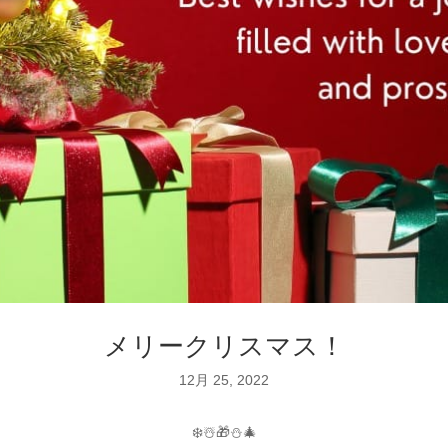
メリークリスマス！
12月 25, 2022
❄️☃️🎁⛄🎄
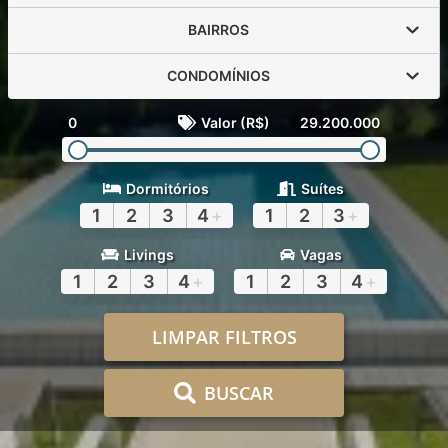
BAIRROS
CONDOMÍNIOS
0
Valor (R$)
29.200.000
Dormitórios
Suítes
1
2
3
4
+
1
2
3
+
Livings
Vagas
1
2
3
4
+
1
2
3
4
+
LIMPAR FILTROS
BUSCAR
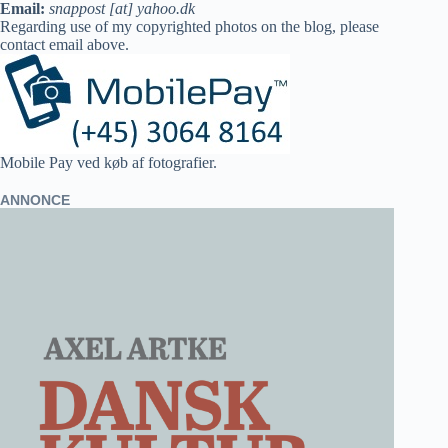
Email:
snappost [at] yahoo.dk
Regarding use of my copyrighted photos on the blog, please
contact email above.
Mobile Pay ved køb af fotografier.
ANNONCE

* * * *

* _Task brief_
Reproduce every record verbatim, please. Omit the images.

* _Answer_
メリークリスマス！
12月 25, 2022
❄️☃️🎁⛄🎄
BAIRROS
CONDOMÍNIOS
0
Valor (R$)
29.200.000
Dormitórios
Suítes
1
2
3
4
+
1
2
3
+
Livings
Vagas
1
2
3
4
+
1
2
3
4
+
LIMPAR FILTROS
BUSCAR
Email:
snappost [at] yahoo.dk
Regarding use of my copyrighted photos on the blog, please
contact email above.
Mobile Pay ved køb af fotografier.
ANNONCE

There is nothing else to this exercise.